The announcement that the Biden administration was raising the limit of annual refugee admissions from 15,000 to 62,500 was cause for celebration at a Georgetown University online discussion of migrant issues May 4.
And Sister Norma Pimentel, executive director of Catholic Charities of the Rio Grande Valley in Brownsville, Texas, said more visibility would help the cause, so she invited President Joe Biden to visit the U.S.-Mexico border.
“Sometimes I always say the best way to understand what is happening at the border is to come and see, you know?” said the Sister of the Missionaries of Jesus, adding that it makes a difference when you “actually see the face of a child, a mother hurting and suffering for their babies.”
She said seeing this pain and the suffering up close “you then understand that your policies and your leadership will affect directly that life.”
Sister Norma urged the president and other national leaders to “please come and see” with open hearts what is happening at the border.
“At some point, I will,” Biden said, when asked on March 21 if he’d visit the border, but no plans have been announced. Vice President Kamala Harris, who met virtually with Alejandro Giammatei, the president of Guatemala, on May 3, likewise has not made a border visit.
The panel, “Young and Latino Leaders on Immigration: Continuing Challenges, New Urgency, Time for Action,” was sponsored by Georgetown’s Initiative on Catholic Social Thought and the U.S. Conference of Catholic bishops.

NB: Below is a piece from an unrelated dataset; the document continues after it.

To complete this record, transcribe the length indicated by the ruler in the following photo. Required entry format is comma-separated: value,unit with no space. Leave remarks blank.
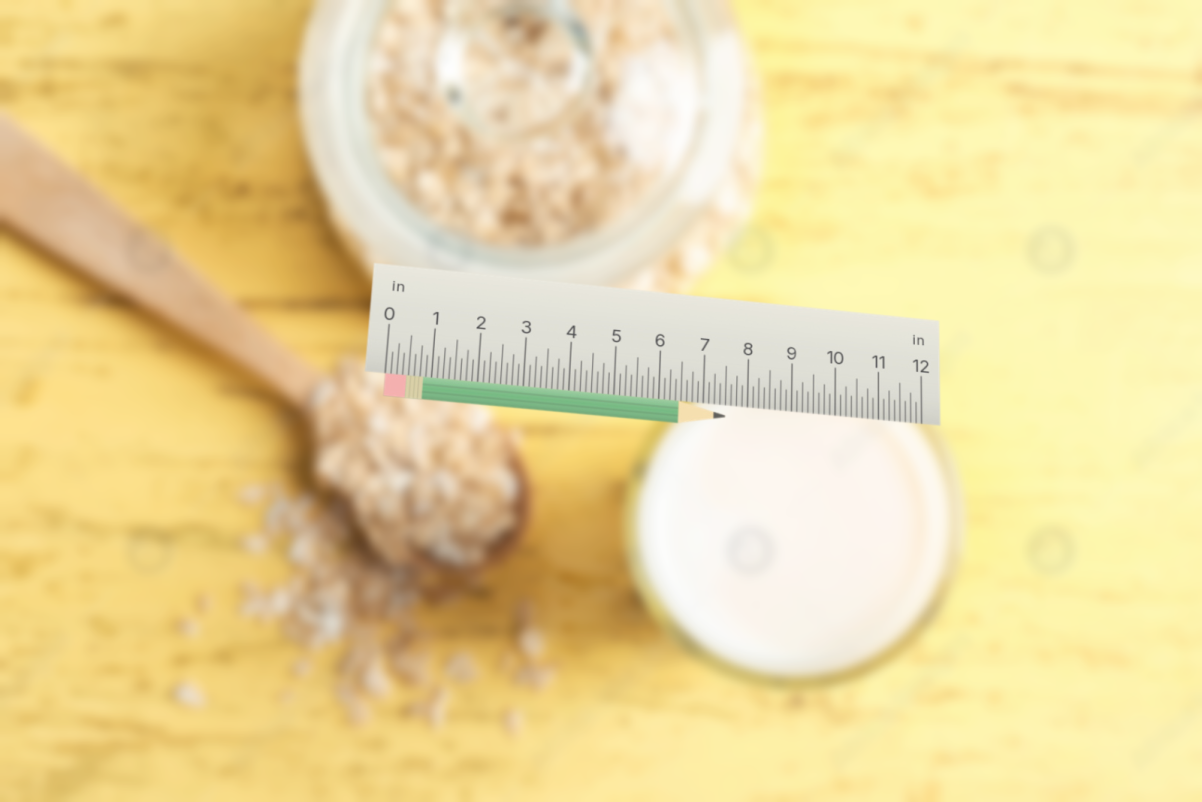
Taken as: 7.5,in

In April, Sister Norma condemned a video by Infowars host Alex Jones, who portrayed himself as physically stopping a carload of refugees he claimed were being trafficked.
She accused Jones of a “staged confrontation interrupting the goodwill of someone” taking the children to the Humanitarian Respite Center in McAllen, Texas, where she works.
“The Humanitarian Respite Center and Catholic Charities of the Rio Grande Valley are not involved in any human smuggling or trafficking networks,” she said in a statement.
“You know, these are families,” Sister Norma said in the panel discussion. “Ninos y mamas, simple just like you and me, our friends and our neighbors, they’re people and they’re hurting at the other side of the river, on the Mexican side, some of them are able to make it now into the U.S. side.
“And you see in their faces this profound pain that they’ve been through,” she said, adding that she and others with her have been able to accompany these families and both cry and laugh with them.
Dylan Corbett, executive director of the Hope Border Institute, said he thinks there have been positive and significant changes under the Biden administration.
“You saw, for example, in the lifting of the refugee cap a real strong commitment to building or rebuilding our capacity to resettle refugees around the world,” he said.
“We’ve been talking about immigrants in really bad ways for the last four years, as people we ought to fear,” Corbett added.
“We’ve been vilifying and criminalizing and demonizing our migrant brothers and sisters for too long,” he said, noting that now the president has “changed the tone around immigration and recognized that this is an opportunity for compassion and to treat people with dignity.”